Why is Ethereum Falling?
The Ethereum price made huge gains after the successful Shanghai Upgrade, reaching $2,150. A month later, Ethereum is down 14%. However, critical on-chain data suggests that the price should rise. There were fears of a massive sell-off after Shapella, but that didn’t happen.
Even a month after the Shanghai Upgrade, Ethereum is experiencing a drop in the new ETH 2.0 withdrawals. This came as investors started to delist the coins from exchanges. With staking deposits also reaching new highs, investors are preparing for the next price rally. However, while Bitcoin price has turned $27,600 into resistance, it does not look like it will give altcoins a bullish opportunity.
ETH Coin Comment
According to data from Santiment, ETH supply on exchanges is at its lowest level since the cryptocurrency began trading publicly in July 2015. The Supply on Exchanges metric evaluates the number of Ethereum coins currently deposited into recognized exchange wallets. The chart below shows how the supply on exchanges has fallen sharply since May 1.

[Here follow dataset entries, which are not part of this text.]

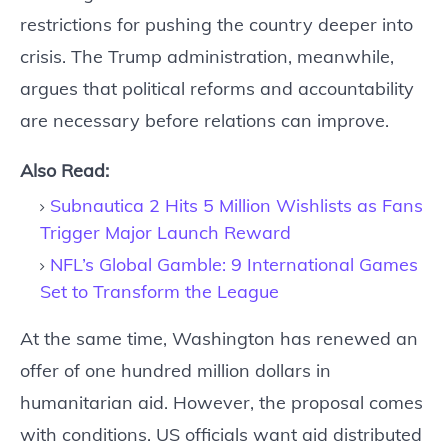
restrictions for pushing the country deeper into
crisis. The Trump administration, meanwhile,
argues that political reforms and accountability
are necessary before relations can improve.
Also Read:
Subnautica 2 Hits 5 Million Wishlists as Fans
Trigger Major Launch Reward
NFL’s Global Gamble: 9 International Games
Set to Transform the League
At the same time, Washington has renewed an
offer of one hundred million dollars in
humanitarian aid. However, the proposal comes
with conditions. US officials want aid distributed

Between May 1 and May 15, investors removed 550,000 ETH from exchanges. On May 11, the supply fell to an all-time low of 12.4 million, suggesting that the price should rise as there is now less ETH to sell.
In the last 2 days, investors have locked another 2.15 million ETH coins (1.76% of the total circulating supply) on smart contracts. At current prices of $1,800, the recently locked ETH coins are worth about $3.9 billion. This suggests that many of the ETH 2.0 non-stakers are investing their newly withdrawn coins in the Ethereum ecosystem.
If the ETH price breaks the $1,855 resistance, it could target $2,100 again. For now, the shallow liquidity in the market is working in favor of the bears, although current data suggests that the uptrend should begin.